One participant in this conversation was Richard Wright, whose Native Son was an early inspiration for Fanon. In the final section of Black Power (1954), an account of his sojourn in soon-to-be-independent Ghana, Wright urged Kwame Nkrumah to be wary of Western capital, which would only lead Ghana “from tribal to industrial slavery, for tied to Western money is Western control, Western ideas.” While less focused on the specific politics of aid and investment, Fanon echoed this sentiment in Wretched: “Let us not pay tribute to Europe by creating states, institutions, and societies that draw their inspiration from it.” For Fanon, liberation into Western capitalism and European nationalism wasn’t liberation at all. Rather than an opportunity for more states to join the so-called “liberal international order,” decolonization was a way of revealing its pathologies—and beginning to overcome them.

As war rages in Gaza and Ukraine, the pathologies of this order are more visible than ever. Shatz writes, in his conclusion, that “our world is not Fanon’s, yet his critique of power and international relations retains much of its force.”
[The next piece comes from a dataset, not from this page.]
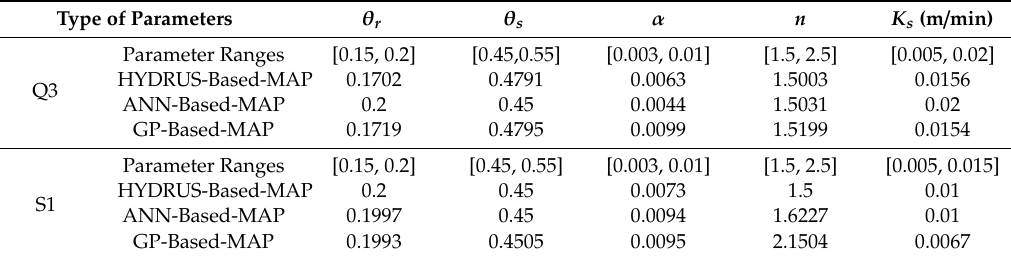
Table 1. Parameter ranges and MAP inversed by three di ff erent methods.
So, too, does his diagnosis of the ways the violence at work in the racial and colonial ordering of the world can wreak havoc on the human mind. One can hear echoes of Fanon’s pursuit of disalienation in the words of Palestinian poet Najwan Darwish. In a January interview with journalist Alexia Underwood, Darwish bore witness to the colonial warfare unfolding in Gaza—and its attendant mental disorders:

One of the real struggles during these times is not to lose your mind, because one of the goals of any oppressive system, like colonialism, is to make the oppressed crazy. It’s a system of control. If they succeed, then no one will listen to you when you start shouting. I’ve seen this happen to people around me, so I became a little obsessed with it. When I endure atrocities or witness them, I question myself, and remember this, and it pulls me back to sanity.

As Fanon once wrote: “Madness is one of the ways that humans have of losing their freedom.”